As The New American reported recently, Moran is the chief sponsor of a resolution, S. Con. Res. 7, that enjoys bipartisan support from 32 co-sponsors. Moran’s measure declares that it is the sense of Congress that “the President should not sign the Arms Trade Treaty, and that, if he transmits the treaty with his signature to the Senate, the Senate should not ratify the Arms Trade Treaty.”

Representative Mike Kelly (R-Pa.) has offered a companion measure in the House.

Both the Moran and Kelly resolutions declare that the Arms Trade Treaty “poses significant risks to the national security, foreign policy, and economic interests of the United States as well as to the constitutional rights of United States citizens and United States sovereignty.”

The measures also points out that UN gun grab “fails to expressly recognize the fundamental, individual right to keep and to bear arms and the individual right of personal self-defense, as well as the legitimacy of hunting, sports shooting, and other lawful activities pertaining to the private ownership of firearms and related materials, and thus risks infringing on freedoms protected by the Second Amendment.”

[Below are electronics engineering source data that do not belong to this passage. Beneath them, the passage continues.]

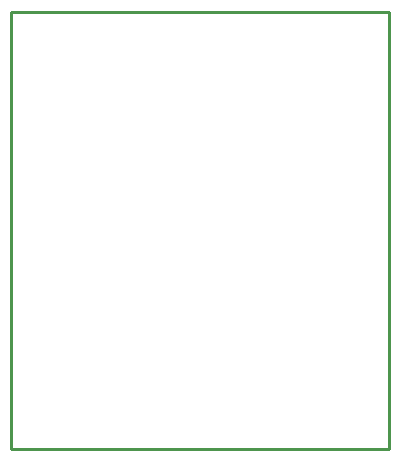
<source format=gm1>
G04*
G04 #@! TF.GenerationSoftware,Altium Limited,Altium Designer,21.1.1 (26)*
G04*
G04 Layer_Color=16711935*
%FSLAX44Y44*%
%MOMM*%
G71*
G04*
G04 #@! TF.SameCoordinates,10801997-8E17-44FE-B4C4-5EB474501812*
G04*
G04*
G04 #@! TF.FilePolarity,Positive*
G04*
G01*
G75*
%ADD15C,0.2540*%
D15*
X450Y-560D02*
Y369440D01*
Y-560D02*
X320450D01*
Y369440D01*
X450D02*
X320450D01*
X450Y-560D02*
Y369440D01*
Y-560D02*
X320450D01*
Y369440D01*
X450D02*
X320450D01*
M02*

</source>
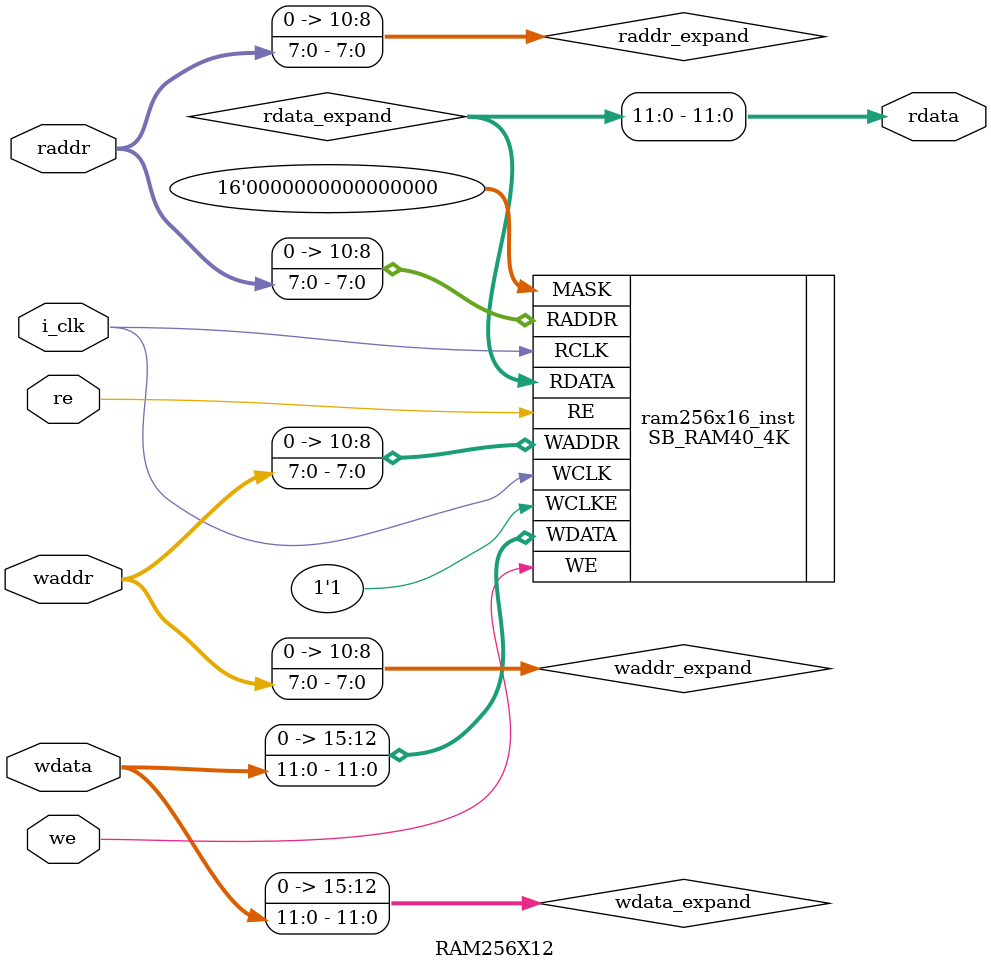
<source format=sv>

module RAM256X12 (
	input logic i_clk,
	input logic we,
	input logic [7:0] waddr,
	input logic [11:0] wdata,
	input logic re,
	input logic [7:0] raddr,
	output logic [11:0] rdata
	);

	logic [10:0] waddr_expand, raddr_expand;
	/* verilator lint_off UNUSEDSIGNAL */
	logic [15:0] wdata_expand, rdata_expand;

	assign waddr_expand = {3'b000, waddr};
	assign raddr_expand = {3'b000, raddr};

	assign wdata_expand = {4'b0000, wdata};
	assign rdata = rdata_expand[11:0];

	SB_RAM40_4K ram256x16_inst (
		.RDATA(rdata_expand),
		.RADDR(raddr_expand),
		.RCLK(i_clk),
		.RE(re),
		.WADDR(waddr_expand),
		.WCLK(i_clk),
		.WCLKE(1'b1),
		.WDATA(wdata_expand),
		.WE(we),
		.MASK(16'h0000)
	);
endmodule

</source>
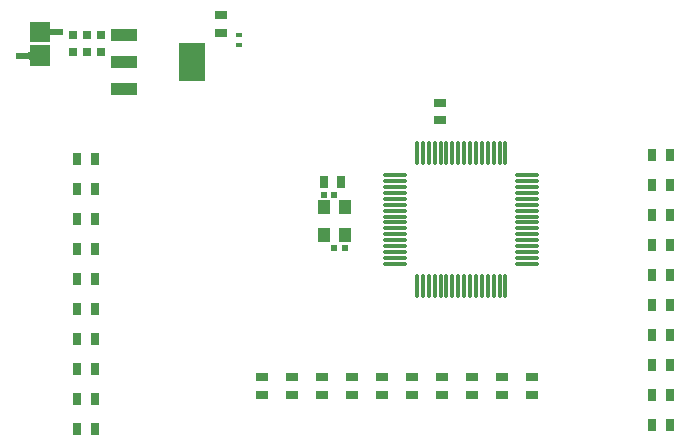
<source format=gtp>
G04*
G04 #@! TF.GenerationSoftware,Altium Limited,Altium Designer,25.7.1 (20)*
G04*
G04 Layer_Color=8421504*
%FSLAX44Y44*%
%MOMM*%
G71*
G04*
G04 #@! TF.SameCoordinates,711889C3-5294-40D1-B7F6-5CF0684BB26A*
G04*
G04*
G04 #@! TF.FilePolarity,Positive*
G04*
G01*
G75*
%ADD17R,1.0000X0.8000*%
%ADD18O,2.1000X0.3000*%
%ADD19R,0.8000X1.0000*%
%ADD20O,0.3000X2.1000*%
%ADD21R,2.2000X3.3000*%
G04:AMPARAMS|DCode=22|XSize=0.76mm|YSize=0.6604mm|CornerRadius=0.0825mm|HoleSize=0mm|Usage=FLASHONLY|Rotation=0.000|XOffset=0mm|YOffset=0mm|HoleType=Round|Shape=RoundedRectangle|*
%AMROUNDEDRECTD22*
21,1,0.7600,0.4953,0,0,0.0*
21,1,0.5949,0.6604,0,0,0.0*
1,1,0.1651,0.2975,-0.2477*
1,1,0.1651,-0.2975,-0.2477*
1,1,0.1651,-0.2975,0.2477*
1,1,0.1651,0.2975,0.2477*
%
%ADD22ROUNDEDRECTD22*%
%ADD23R,2.2000X1.0000*%
G04:AMPARAMS|DCode=24|XSize=0.55mm|YSize=0.5mm|CornerRadius=0.0625mm|HoleSize=0mm|Usage=FLASHONLY|Rotation=270.000|XOffset=0mm|YOffset=0mm|HoleType=Round|Shape=RoundedRectangle|*
%AMROUNDEDRECTD24*
21,1,0.5500,0.3750,0,0,270.0*
21,1,0.4250,0.5000,0,0,270.0*
1,1,0.1250,-0.1875,-0.2125*
1,1,0.1250,-0.1875,0.2125*
1,1,0.1250,0.1875,0.2125*
1,1,0.1250,0.1875,-0.2125*
%
%ADD24ROUNDEDRECTD24*%
%ADD25R,1.1000X1.3000*%
%ADD26R,0.6000X0.4000*%
G36*
X38860Y527034D02*
Y510034D01*
X21860D01*
X21860Y514684D01*
X21835Y514938D01*
X21641Y515406D01*
X21282Y515765D01*
X20814Y515959D01*
X20560Y515984D01*
X20560Y515984D01*
X10660D01*
Y521084D01*
X20560D01*
X20814Y521109D01*
X21282Y521303D01*
X21641Y521662D01*
X21835Y522130D01*
X21860Y522384D01*
X21860Y522384D01*
Y527034D01*
X38860D01*
D02*
G37*
G36*
X21860Y530034D02*
Y547034D01*
X38860D01*
Y542384D01*
X38885Y542130D01*
X39079Y541662D01*
X39438Y541303D01*
X39906Y541109D01*
X40160Y541084D01*
D01*
X50060D01*
Y535984D01*
X40160Y535984D01*
X39906Y535959D01*
X39438Y535765D01*
X39079Y535406D01*
X38885Y534938D01*
X38860Y534684D01*
D01*
Y530034D01*
X21860D01*
D02*
G37*
D17*
X447040Y246260D02*
D03*
Y231260D02*
D03*
X421640Y246260D02*
D03*
Y231260D02*
D03*
X396240Y246260D02*
D03*
Y231260D02*
D03*
X370840Y246260D02*
D03*
Y231260D02*
D03*
X345440Y246260D02*
D03*
Y231260D02*
D03*
X320040Y246260D02*
D03*
Y231260D02*
D03*
X294640Y246260D02*
D03*
Y231260D02*
D03*
X269240Y246260D02*
D03*
Y231260D02*
D03*
X243840Y246260D02*
D03*
Y231260D02*
D03*
X218440Y246260D02*
D03*
Y231260D02*
D03*
X184030Y552544D02*
D03*
X369570Y463550D02*
D03*
Y478550D02*
D03*
X184030Y537544D02*
D03*
D18*
X443198Y407230D02*
D03*
Y417230D02*
D03*
X331198Y357230D02*
D03*
X443198Y412230D02*
D03*
X331198Y362230D02*
D03*
X443198Y402230D02*
D03*
Y397230D02*
D03*
Y392230D02*
D03*
Y387230D02*
D03*
Y382230D02*
D03*
Y377230D02*
D03*
Y372230D02*
D03*
Y367230D02*
D03*
Y362230D02*
D03*
Y357230D02*
D03*
Y352230D02*
D03*
Y347230D02*
D03*
Y342230D02*
D03*
X331198D02*
D03*
Y347230D02*
D03*
Y352230D02*
D03*
Y367230D02*
D03*
Y372230D02*
D03*
Y377230D02*
D03*
Y382230D02*
D03*
Y387230D02*
D03*
Y392230D02*
D03*
Y397230D02*
D03*
Y402230D02*
D03*
Y407230D02*
D03*
Y412230D02*
D03*
Y417230D02*
D03*
D19*
X548760Y434340D02*
D03*
Y408940D02*
D03*
Y383540D02*
D03*
Y358140D02*
D03*
Y332740D02*
D03*
Y307340D02*
D03*
Y281940D02*
D03*
Y256540D02*
D03*
Y231140D02*
D03*
Y205740D02*
D03*
X77230Y430530D02*
D03*
Y405130D02*
D03*
Y354330D02*
D03*
Y379730D02*
D03*
Y328930D02*
D03*
Y278130D02*
D03*
Y303530D02*
D03*
Y252730D02*
D03*
Y201930D02*
D03*
Y227330D02*
D03*
X563760Y408940D02*
D03*
X285756Y411734D02*
D03*
X270756D02*
D03*
X62230Y430530D02*
D03*
Y328930D02*
D03*
Y201930D02*
D03*
Y405130D02*
D03*
Y227330D02*
D03*
Y303530D02*
D03*
Y354330D02*
D03*
Y252730D02*
D03*
Y278130D02*
D03*
Y379730D02*
D03*
X563760Y434340D02*
D03*
Y383540D02*
D03*
Y358140D02*
D03*
Y332740D02*
D03*
Y307340D02*
D03*
Y281940D02*
D03*
Y256540D02*
D03*
Y231140D02*
D03*
Y205740D02*
D03*
D20*
X424698Y323730D02*
D03*
X359698D02*
D03*
X349698Y435730D02*
D03*
X354698D02*
D03*
X419698Y323730D02*
D03*
X354698D02*
D03*
X424698Y435730D02*
D03*
X359698D02*
D03*
X364698D02*
D03*
X369698D02*
D03*
X374698D02*
D03*
X379698D02*
D03*
X384698D02*
D03*
X389698D02*
D03*
X394698D02*
D03*
X399698D02*
D03*
X404698D02*
D03*
X409698D02*
D03*
X414698D02*
D03*
X419698D02*
D03*
X414698Y323730D02*
D03*
X409698D02*
D03*
X404698D02*
D03*
X399698D02*
D03*
X394698D02*
D03*
X389698D02*
D03*
X384698D02*
D03*
X379698D02*
D03*
X374698D02*
D03*
X369698D02*
D03*
X364698D02*
D03*
X349698D02*
D03*
D21*
X159480Y512788D02*
D03*
D22*
X82430Y521788D02*
D03*
X70492Y535788D02*
D03*
X82430D02*
D03*
X58554D02*
D03*
Y521788D02*
D03*
X70492D02*
D03*
D23*
X101480Y512788D02*
D03*
Y535788D02*
D03*
Y489788D02*
D03*
D24*
X279756Y400050D02*
D03*
X279756Y355600D02*
D03*
X288756D02*
D03*
X270756Y400050D02*
D03*
D25*
X288756Y389960D02*
D03*
X270756Y366960D02*
D03*
Y389960D02*
D03*
X288756Y366960D02*
D03*
D26*
X199270Y527264D02*
D03*
Y536264D02*
D03*
M02*

</source>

Others of Moran’s colleagues are riding to the defense of the right to keep and bear arms, as well.

On March 23, the Senate approved a measure sponsored by Jim Inhofe (R-Okla.) “to uphold Second Amendment rights and prevent the United States from entering into the United Nations Arms Trade Treaty.” By a vote of 53-46, the Senate passed Inhofe’s amendment to the budget bill.

While all these events auger positively for the future of the Second Amendment, Americans must remain vigilant. The treaty may still be approved by a majority of the UN General Assembly, and regardless of the outcome of that vote, President Obama is intent on executing its unconstitutional mandates, seizing control of all privately owned firearms and ammunition.